Однако мифология множится, и главный ее признак – неточность.

«Когда в конце XVIII в. границы России достигли низовьев Днестра, на левом берегу Днестровского лимана в 1793–1795 гг. была построена крепость Овидиополь. В 1795 г. военный инженер Ф.П. Деволан (брабантский дворянин, перешедший на русскую службу в 1787 г.), возводя укрепления Овидиополя, наткнулся на древнюю могилу. Возникло предположение, что это могила Овидия. Судя по зарисовке Деволана, это было захоронение в каменном ящике, сопровождавшееся вещами IV–III вв. до н. э. (то есть не римского, а много более раннего времени). Доктор Метью Гетри послал из Петербурга три доклада о могиле Обществу антиквариев в Лондоне. О сенсационной находке русских солдат на Днестре оповестили мир и парижские газеты.

Рисунки Деволана и комментарии к ним опубликованы в двух книгах – англичанки Марии Гетри и русского академика П.С. Палласа.
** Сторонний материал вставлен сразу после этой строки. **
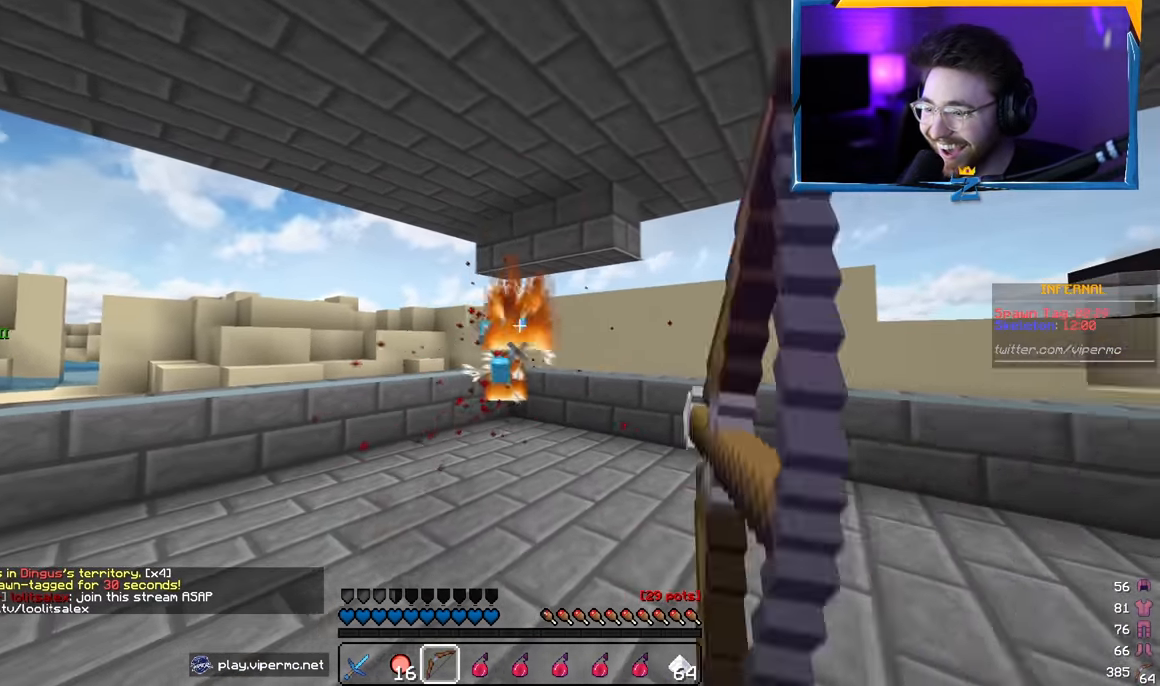
{"keys": ["s"], "mouse": ["right"], "events": [[84, "d", "up"], [117, "mouse_right", "up"], [167, "mouse_right", "down"], [300, "a", "down"], [300, "mouse_right", "up"], [367, "mouse_right", "down"], [434, "w", "up"], [467, "a", "up"], [484, "s", "down"]]}
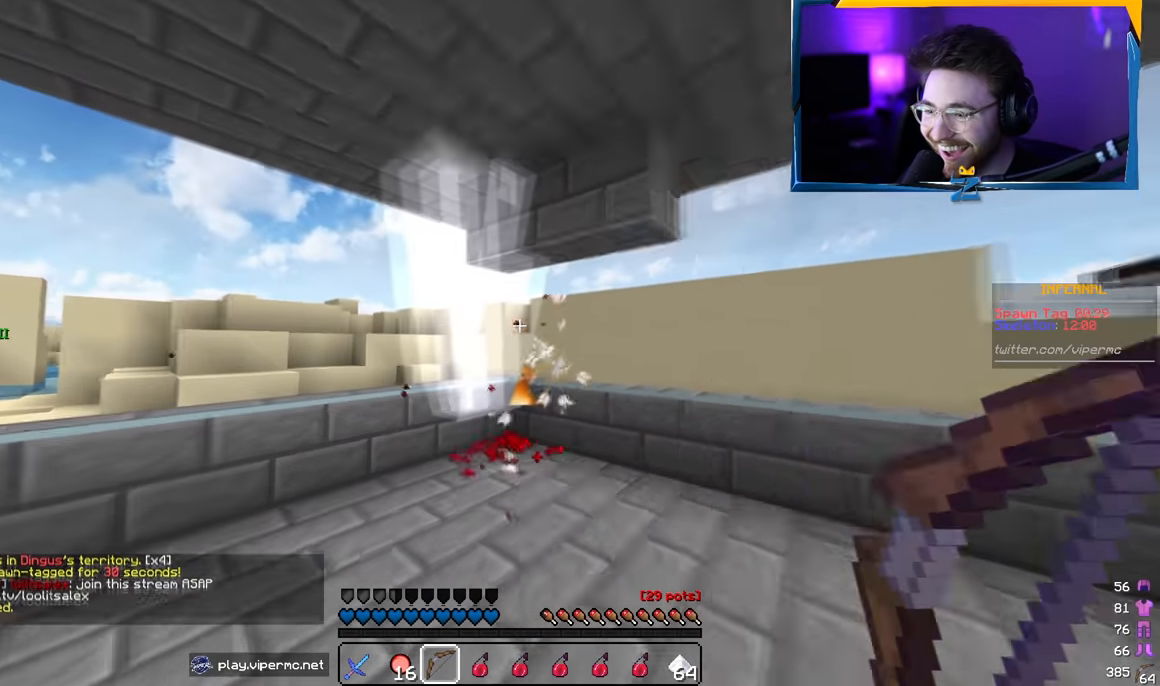
{"keys": ["s"], "mouse": [], "events": [[300, "mouse_right", "up"]]}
Гетри верила, что это останки Овидия; Паллас же резонно утверждал, что тот жил и умер значительно западнее».[1]

Ссыльный поэт – образ, который как нельзя лучше пришелся ко двору русской культуры.

Спустя еще полтора века бывший подневольный житель деревни Норенская, что под Архангельском, напишет:

Коль уж выпало в империи родиться,Лучше жить в глухой провинции у моря.

Ссылки Пушкина и Бродского не исчерпывают множественный круг ссыльных русских поэтов. Поэзия и Империя постоянно рядом, неразрывны, как два конца магнита.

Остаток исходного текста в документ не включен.